Prior to joining USIM, he served as a member of the World Health Organization (WHO) Expert Advisory Panel on Drug Policy and Management from 1995 to 2010, and the WHO Scientific Committee of Tobacco Product Regulation from 2004 to 2006.

He was also the 14th President of the International Association of Universities (IAU) from 2012 to 2016, the first for a Malaysian after 60 years. He is now the Honorary President of IAU based in Paris.

On 1 April 2016, Dzulkifli was appointed Chairman of Universiti Sains Islam Malaysia (USIM) Board of Directors expected for a three-year term but was cut-short for the next new appointment.

On 1 August 2018, Dzulkifli, who was a Distinguished Visiting Professor of IIUM between 2011 and 2013, succeeded Professor Dato' Sri Dr. Zaleha Kamaruddin as the 6th Rector of IIUM. He held the office for a three-year term until 31 July 2024.

Apart from being active in Education for Sustainable Development since the early 2000s, he is best noted as a foremost thinker on the concept of Sejahtera, the indigenous and traditional version the Sustainable Development in the Malay Archipielago

== Honours ==
Universitas 21 awarded the Gilbert Medal (the highest honour Universitas 21 can bestow) to Dzulkifli on 4 May 2017 in recognition of his contributions to education; he was the first Asian to receive this honour and the seventh globally. According to the award's website, he was selected in recognition of his long-term commitment to an integrated approach to internationalisation, to a sustainable (sejahtera) approach to international higher education, and for his work to support and develop the 'public good' of higher education. Additionally, his willingness to challenge Western knowledge systems and to support the development and dissemination of alternative views on science, philosophy and education has been distinctive.

He was also awarded several honorary doctorates for the same. Internationally, he was made an Honorary Doctor of Science by the University of Portsmouth, University of Nottingham and Mykolas Romeris University, in Lithuania; and an Honorary Doctor of Educational Science by Istanbul Commerce University. At the national level, he was conferred the Honorary Doctor of Dakwah and Islamic Management by USIM in 2019, and in 2021 by University of Cyberjaya, Honorary Doctor of Leadership in Education. Priority to this, his alma mater conferred him the title Professor Emeritus (the first for USM vice-chancellor) in 2018.

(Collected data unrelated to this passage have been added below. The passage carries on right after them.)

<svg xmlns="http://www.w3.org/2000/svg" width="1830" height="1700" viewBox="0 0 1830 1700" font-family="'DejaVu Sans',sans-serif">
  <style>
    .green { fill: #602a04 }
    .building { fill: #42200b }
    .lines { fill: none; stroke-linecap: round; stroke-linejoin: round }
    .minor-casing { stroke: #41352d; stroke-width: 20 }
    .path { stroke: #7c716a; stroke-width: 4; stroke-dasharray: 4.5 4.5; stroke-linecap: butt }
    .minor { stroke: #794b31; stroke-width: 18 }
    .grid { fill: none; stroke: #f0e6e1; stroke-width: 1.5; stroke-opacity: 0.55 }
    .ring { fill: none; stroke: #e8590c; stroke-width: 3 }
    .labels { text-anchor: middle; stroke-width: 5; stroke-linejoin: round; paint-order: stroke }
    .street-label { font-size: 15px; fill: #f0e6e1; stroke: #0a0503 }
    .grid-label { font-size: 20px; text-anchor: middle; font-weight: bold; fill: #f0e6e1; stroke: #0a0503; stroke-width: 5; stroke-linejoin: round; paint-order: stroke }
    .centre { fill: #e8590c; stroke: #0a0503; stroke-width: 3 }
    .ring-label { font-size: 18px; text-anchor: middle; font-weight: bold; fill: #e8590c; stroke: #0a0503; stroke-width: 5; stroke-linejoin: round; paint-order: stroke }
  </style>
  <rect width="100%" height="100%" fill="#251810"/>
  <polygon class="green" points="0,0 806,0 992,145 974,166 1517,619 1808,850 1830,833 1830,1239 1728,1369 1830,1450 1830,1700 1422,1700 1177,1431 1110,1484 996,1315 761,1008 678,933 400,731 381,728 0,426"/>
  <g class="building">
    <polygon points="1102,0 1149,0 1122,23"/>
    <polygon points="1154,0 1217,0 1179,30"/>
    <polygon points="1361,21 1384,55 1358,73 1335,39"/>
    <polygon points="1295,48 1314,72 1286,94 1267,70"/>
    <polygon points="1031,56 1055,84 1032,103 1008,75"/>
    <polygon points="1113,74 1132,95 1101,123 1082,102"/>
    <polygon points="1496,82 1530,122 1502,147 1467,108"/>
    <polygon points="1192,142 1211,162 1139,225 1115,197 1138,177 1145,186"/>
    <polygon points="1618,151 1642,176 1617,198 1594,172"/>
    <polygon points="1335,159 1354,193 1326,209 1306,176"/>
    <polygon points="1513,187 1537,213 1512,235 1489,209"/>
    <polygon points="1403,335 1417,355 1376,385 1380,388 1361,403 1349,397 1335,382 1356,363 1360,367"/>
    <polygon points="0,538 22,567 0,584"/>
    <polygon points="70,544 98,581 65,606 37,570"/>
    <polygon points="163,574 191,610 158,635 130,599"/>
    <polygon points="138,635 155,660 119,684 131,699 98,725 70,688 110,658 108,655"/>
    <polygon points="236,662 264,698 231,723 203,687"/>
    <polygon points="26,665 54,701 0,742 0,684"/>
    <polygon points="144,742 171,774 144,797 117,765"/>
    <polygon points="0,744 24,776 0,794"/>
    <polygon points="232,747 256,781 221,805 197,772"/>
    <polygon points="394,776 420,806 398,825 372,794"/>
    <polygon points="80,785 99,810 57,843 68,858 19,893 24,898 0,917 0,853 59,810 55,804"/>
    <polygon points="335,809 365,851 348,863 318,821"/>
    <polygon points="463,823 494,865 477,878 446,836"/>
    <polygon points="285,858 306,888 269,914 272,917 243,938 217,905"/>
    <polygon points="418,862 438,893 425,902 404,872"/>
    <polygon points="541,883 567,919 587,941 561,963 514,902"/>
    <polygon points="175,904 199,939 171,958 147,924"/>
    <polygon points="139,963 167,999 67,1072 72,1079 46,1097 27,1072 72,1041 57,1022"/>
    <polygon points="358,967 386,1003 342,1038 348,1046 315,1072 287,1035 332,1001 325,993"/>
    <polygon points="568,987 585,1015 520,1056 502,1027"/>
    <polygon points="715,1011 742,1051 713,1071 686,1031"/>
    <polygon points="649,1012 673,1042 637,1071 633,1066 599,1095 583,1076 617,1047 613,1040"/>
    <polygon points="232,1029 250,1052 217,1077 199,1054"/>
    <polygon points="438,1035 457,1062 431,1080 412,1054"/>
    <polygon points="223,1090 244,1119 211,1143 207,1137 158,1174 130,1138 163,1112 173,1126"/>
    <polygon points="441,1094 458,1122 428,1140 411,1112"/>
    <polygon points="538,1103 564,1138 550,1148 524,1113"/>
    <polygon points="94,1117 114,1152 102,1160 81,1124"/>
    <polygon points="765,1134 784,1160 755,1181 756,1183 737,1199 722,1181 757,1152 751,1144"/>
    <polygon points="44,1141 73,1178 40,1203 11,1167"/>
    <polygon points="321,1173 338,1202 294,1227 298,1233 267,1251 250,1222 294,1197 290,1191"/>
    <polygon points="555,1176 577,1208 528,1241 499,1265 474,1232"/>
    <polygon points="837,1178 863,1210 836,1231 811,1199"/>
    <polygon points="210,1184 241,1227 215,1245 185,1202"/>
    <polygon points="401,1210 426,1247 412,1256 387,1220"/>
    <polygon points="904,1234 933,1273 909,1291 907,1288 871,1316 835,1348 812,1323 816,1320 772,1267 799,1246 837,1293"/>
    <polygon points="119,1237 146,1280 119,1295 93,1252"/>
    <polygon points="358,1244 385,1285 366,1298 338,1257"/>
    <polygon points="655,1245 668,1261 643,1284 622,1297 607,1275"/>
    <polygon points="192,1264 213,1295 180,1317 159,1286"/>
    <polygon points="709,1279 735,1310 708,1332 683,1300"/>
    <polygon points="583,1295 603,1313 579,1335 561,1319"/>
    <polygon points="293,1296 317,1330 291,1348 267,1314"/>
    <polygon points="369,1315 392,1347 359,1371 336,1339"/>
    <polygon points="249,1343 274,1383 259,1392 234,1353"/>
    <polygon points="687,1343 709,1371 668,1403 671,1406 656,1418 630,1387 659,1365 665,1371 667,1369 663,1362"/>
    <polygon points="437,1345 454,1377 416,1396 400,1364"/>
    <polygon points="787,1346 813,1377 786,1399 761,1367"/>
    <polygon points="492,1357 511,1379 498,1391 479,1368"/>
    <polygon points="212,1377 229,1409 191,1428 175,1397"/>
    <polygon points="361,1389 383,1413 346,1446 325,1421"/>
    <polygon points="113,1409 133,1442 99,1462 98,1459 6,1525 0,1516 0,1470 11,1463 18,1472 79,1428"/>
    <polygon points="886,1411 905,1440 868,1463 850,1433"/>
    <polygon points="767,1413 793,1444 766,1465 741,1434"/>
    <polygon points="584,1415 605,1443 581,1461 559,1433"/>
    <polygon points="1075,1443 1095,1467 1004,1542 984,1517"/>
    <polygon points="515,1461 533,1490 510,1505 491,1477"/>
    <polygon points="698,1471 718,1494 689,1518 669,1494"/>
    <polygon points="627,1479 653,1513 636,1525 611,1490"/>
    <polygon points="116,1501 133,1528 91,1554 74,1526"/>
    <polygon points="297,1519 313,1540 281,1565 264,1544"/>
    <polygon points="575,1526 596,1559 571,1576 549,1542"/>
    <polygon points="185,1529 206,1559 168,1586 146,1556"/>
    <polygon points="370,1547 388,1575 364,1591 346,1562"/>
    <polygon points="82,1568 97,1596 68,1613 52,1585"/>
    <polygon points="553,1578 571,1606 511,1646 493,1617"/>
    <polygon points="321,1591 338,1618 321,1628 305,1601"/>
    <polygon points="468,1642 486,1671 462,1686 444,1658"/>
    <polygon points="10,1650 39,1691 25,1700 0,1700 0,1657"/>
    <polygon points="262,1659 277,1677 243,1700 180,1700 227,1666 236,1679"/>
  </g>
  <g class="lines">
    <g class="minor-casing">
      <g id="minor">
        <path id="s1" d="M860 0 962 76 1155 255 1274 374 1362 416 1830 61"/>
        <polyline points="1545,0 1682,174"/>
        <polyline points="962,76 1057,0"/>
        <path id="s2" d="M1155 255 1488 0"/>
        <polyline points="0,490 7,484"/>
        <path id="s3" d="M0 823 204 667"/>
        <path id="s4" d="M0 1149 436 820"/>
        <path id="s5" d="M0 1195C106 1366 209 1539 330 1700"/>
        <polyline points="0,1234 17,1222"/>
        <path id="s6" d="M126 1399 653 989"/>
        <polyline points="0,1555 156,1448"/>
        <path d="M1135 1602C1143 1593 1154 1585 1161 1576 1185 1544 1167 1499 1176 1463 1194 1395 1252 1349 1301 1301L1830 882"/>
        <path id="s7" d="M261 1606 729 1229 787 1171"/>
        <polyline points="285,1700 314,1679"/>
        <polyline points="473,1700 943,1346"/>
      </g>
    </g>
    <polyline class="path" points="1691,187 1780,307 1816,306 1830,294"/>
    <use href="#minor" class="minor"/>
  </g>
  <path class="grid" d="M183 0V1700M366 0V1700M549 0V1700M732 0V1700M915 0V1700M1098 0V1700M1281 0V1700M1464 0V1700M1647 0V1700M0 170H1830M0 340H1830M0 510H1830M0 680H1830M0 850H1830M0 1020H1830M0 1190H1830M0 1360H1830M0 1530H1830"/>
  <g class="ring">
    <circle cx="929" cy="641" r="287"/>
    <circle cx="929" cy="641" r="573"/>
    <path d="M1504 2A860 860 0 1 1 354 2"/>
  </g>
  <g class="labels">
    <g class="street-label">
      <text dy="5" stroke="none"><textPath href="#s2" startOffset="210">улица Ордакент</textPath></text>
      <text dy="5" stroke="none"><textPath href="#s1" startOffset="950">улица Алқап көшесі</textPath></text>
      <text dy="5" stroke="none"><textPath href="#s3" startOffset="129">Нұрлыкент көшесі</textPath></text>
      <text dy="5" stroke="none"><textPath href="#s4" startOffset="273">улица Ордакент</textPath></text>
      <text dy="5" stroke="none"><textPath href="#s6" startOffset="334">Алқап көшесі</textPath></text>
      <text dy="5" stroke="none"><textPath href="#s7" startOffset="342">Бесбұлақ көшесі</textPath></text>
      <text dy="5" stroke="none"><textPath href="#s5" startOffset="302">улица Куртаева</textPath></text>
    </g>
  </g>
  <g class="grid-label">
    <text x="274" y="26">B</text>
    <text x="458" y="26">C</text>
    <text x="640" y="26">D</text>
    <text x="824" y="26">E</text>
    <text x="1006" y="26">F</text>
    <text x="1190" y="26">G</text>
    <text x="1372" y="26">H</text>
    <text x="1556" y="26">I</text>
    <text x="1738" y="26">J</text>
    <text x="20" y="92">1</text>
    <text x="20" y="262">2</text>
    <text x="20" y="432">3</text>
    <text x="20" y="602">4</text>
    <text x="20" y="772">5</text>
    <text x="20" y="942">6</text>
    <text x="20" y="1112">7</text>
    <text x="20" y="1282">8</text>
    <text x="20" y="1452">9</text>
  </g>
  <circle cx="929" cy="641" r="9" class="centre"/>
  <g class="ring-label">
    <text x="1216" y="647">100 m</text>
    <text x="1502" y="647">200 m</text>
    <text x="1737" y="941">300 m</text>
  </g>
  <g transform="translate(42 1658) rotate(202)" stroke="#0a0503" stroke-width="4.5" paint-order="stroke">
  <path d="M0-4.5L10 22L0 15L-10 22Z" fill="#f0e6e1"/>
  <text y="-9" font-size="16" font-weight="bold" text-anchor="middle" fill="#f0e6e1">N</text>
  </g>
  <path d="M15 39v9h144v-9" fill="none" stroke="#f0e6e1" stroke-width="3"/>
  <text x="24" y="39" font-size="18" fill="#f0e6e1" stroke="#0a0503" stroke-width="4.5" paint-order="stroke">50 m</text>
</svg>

He also received the honour of being the 11th Tokoh Akademik Negara (National Academic Laureate) in 2017, and more recently he was awarded the Asia-Pacific Futures Network Award (APFN) at its 10th Annual Conference on September 4, 2023 for "his individual contributions in an institution enhancing futures thinking in the Asia-Pacific community."

In 2019, he was conferred The Order of The Rising Sun, Gold Rays with Neck Ribbon award by the Japanese Emperor for his outstanding contribution in promoting cultural exchange and mutual understanding between Malaysia and Japan.. Most recently, he was the recipient of the 5th Dr Wu Lein-Teh Leadership Award for Public Health

===Honours of Malaysia===
- Malaysia :
  - Commander of the Order of Loyalty to the Cr own of Malaysia (PSM) – Tan Sri (2008)
- Selangor :
  - Knight Commander of the Order of the Crown of Selangor (DPMS) – Dato' (2001)
- Penang :
  - Companion of the Order of the Defender of State (DMPN) – Dato' (2003)
- Perlis :
  - Knight Commander of the Order of the Crown of Perlis (DPMP) – Dato' (2004)

== Family ==
Dzulkifi is the second child of Abdul Razak Abdul Hamid, the sole Malaysian survivor of Hiroshima bombing that took place in 1945.

He is married to Masrah Abidin and has four children.